There’s despair in this notion, and frivolity–it’s a good 20 minute riff at a cocktail party but not the stuff of a book. Even Davis seems to realize this. He runs out of gas about two-thirds of the way through and turns into an armchair academic. The last few chapters are truly disappointing–slack, dated, and filled with tired ideas. Davis surveys disaster stories set in Los Angeles, but he’s an insecure literary critic, and his emphasis on the fairy tale aspect of natural disaster undermines the facts that have gone before. His argument appears to be that fictional disasters stand in for racism. He appears to have missed the Will Smith phenomenon, whereby a masculine and not deracinated black man repeatedly saves the world.

Upon finishing this book, I was seized by a deep feeling of stuckness. “The 1990s in particular have been a funereal decade, interring many of the hopes and fantasies of the earlier twentieth century,” Davis intones. Funereal, indeed. I’m not saying Davis should stop complaining and suck it up, but this decade has seen the birth of new fantasies, and he fails to take them on. There’s no mention of the Internet here, though surely it must have some effect on the way people define their loyalties and civic duties. Ecology of Fear reads like a book written in the middle of the 1992 recession. There’s no sign of an economic boom or increased optimism (whether justified or not) about technology.

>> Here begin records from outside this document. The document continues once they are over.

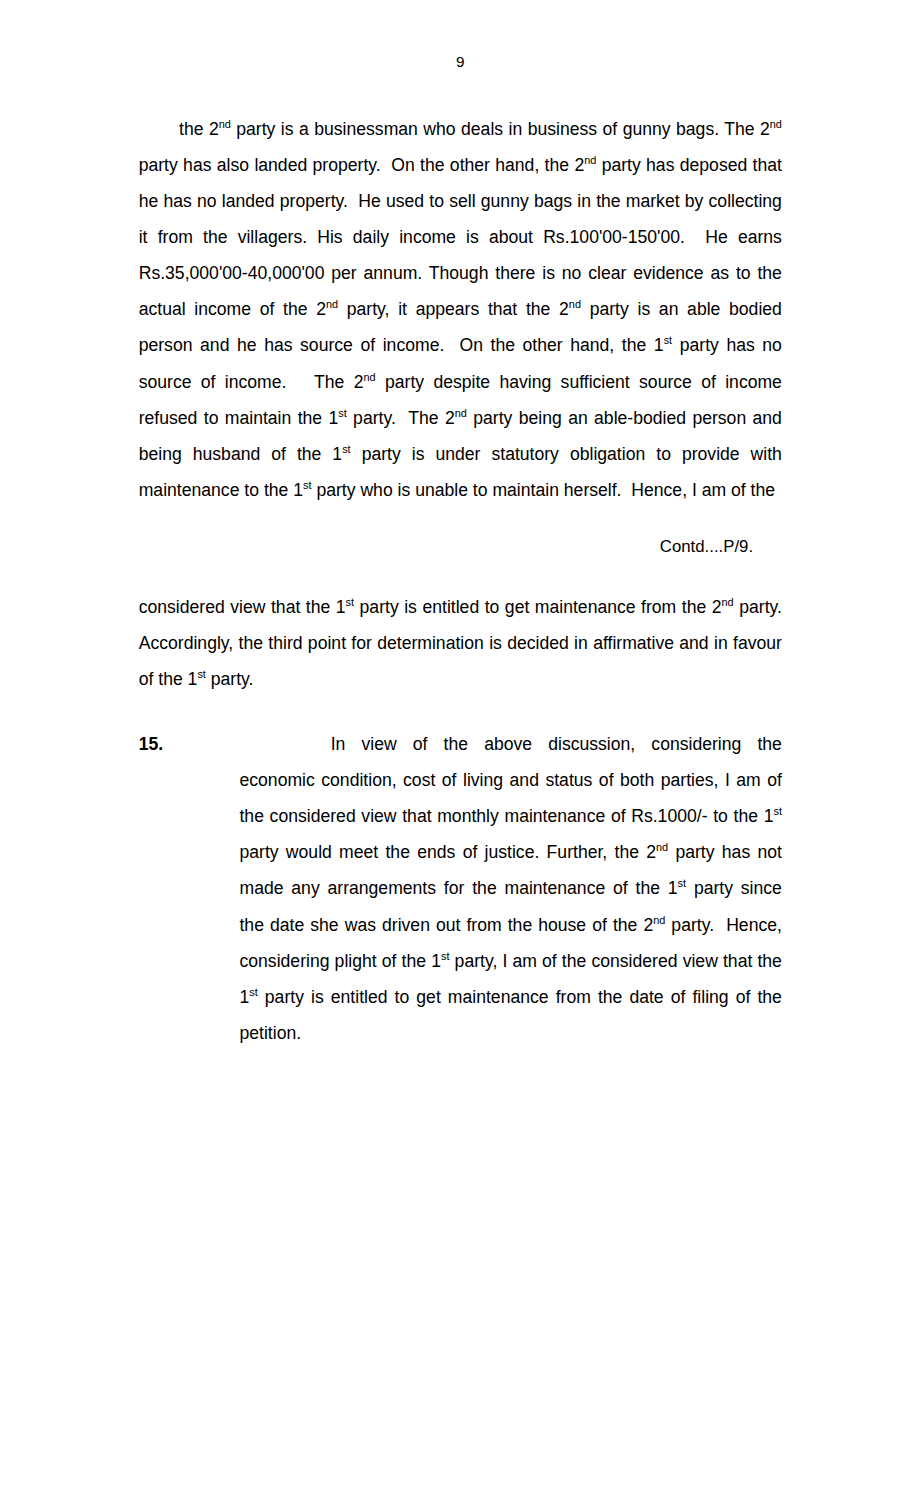9
the 2nd party is a businessman who deals in business of gunny bags. The 2nd party has also landed property. On the other hand, the 2nd party has deposed that he has no landed property. He used to sell gunny bags in the market by collecting it from the villagers. His daily income is about Rs.100'00-150'00. He earns Rs.35,000'00-40,000'00 per annum. Though there is no clear evidence as to the actual income of the 2nd party, it appears that the 2nd party is an able bodied person and he has source of income. On the other hand, the 1st party has no source of income. The 2nd party despite having sufficient source of income refused to maintain the 1st party. The 2nd party being an able-bodied person and being husband of the 1st party is under statutory obligation to provide with maintenance to the 1st party who is unable to maintain herself. Hence, I am of the
Contd....P/9.
considered view that the 1st party is entitled to get maintenance from the 2nd party. Accordingly, the third point for determination is decided in affirmative and in favour of the 1st party.
15.
In view of the above discussion, considering the economic condition, cost of living and status of both parties, I am of the considered view that monthly maintenance of Rs.1000/- to the 1st party would meet the ends of justice. Further, the 2nd party has not made any arrangements for the maintenance of the 1st party since the date she was driven out from the house of the 2nd party. Hence, considering plight of the 1st party, I am of the considered view that the 1st party is entitled to get maintenance from the date of filing of the petition.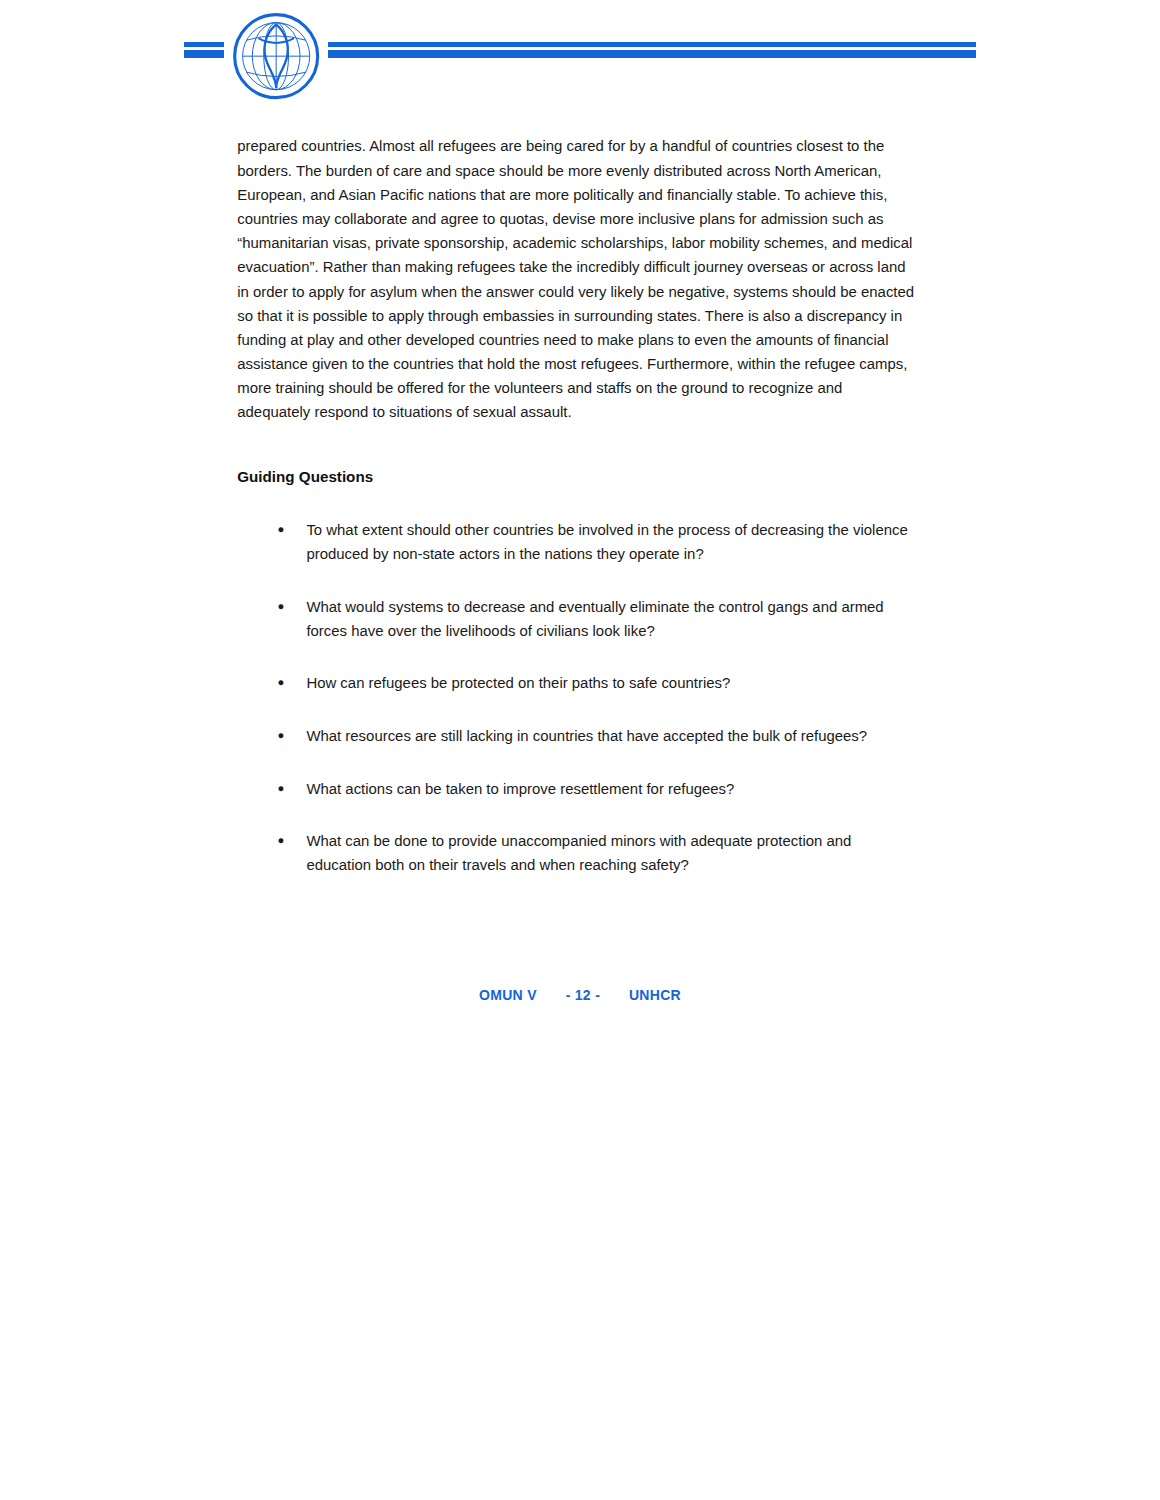prepared countries. Almost all refugees are being cared for by a handful of countries closest to the borders. The burden of care and space should be more evenly distributed across North American, European, and Asian Pacific nations that are more politically and financially stable. To achieve this, countries may collaborate and agree to quotas, devise more inclusive plans for admission such as “humanitarian visas, private sponsorship, academic scholarships, labor mobility schemes, and medical evacuation”. Rather than making refugees take the incredibly difficult journey overseas or across land in order to apply for asylum when the answer could very likely be negative, systems should be enacted so that it is possible to apply through embassies in surrounding states. There is also a discrepancy in funding at play and other developed countries need to make plans to even the amounts of financial assistance given to the countries that hold the most refugees. Furthermore, within the refugee camps, more training should be offered for the volunteers and staffs on the ground to recognize and adequately respond to situations of sexual assault.
Guiding Questions
To what extent should other countries be involved in the process of decreasing the violence produced by non-state actors in the nations they operate in?
What would systems to decrease and eventually eliminate the control gangs and armed forces have over the livelihoods of civilians look like?
How can refugees be protected on their paths to safe countries?
What resources are still lacking in countries that have accepted the bulk of refugees?
What actions can be taken to improve resettlement for refugees?
What can be done to provide unaccompanied minors with adequate protection and education both on their travels and when reaching safety?
OMUN V - 12 - UNHCR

Also, Davis needs to get over his Los Angeles exceptionalism. Segregation on Chicago’s South Side is as vicious as it is in Compton, and if you’re talking about criminalizing the poor and turning public space over to Disney, then Rudolph Giuliani’s New York City would seem to be the current industry leader. Scary rodent-borne viruses are making a comeback across the country, not just in Southern California. And what about floods in North Dakota and Iowa or fires in Oakland, Calif., and Daytona Beach, Fla.? Maybe Los Angeles isn’t the scariest place on earth after all.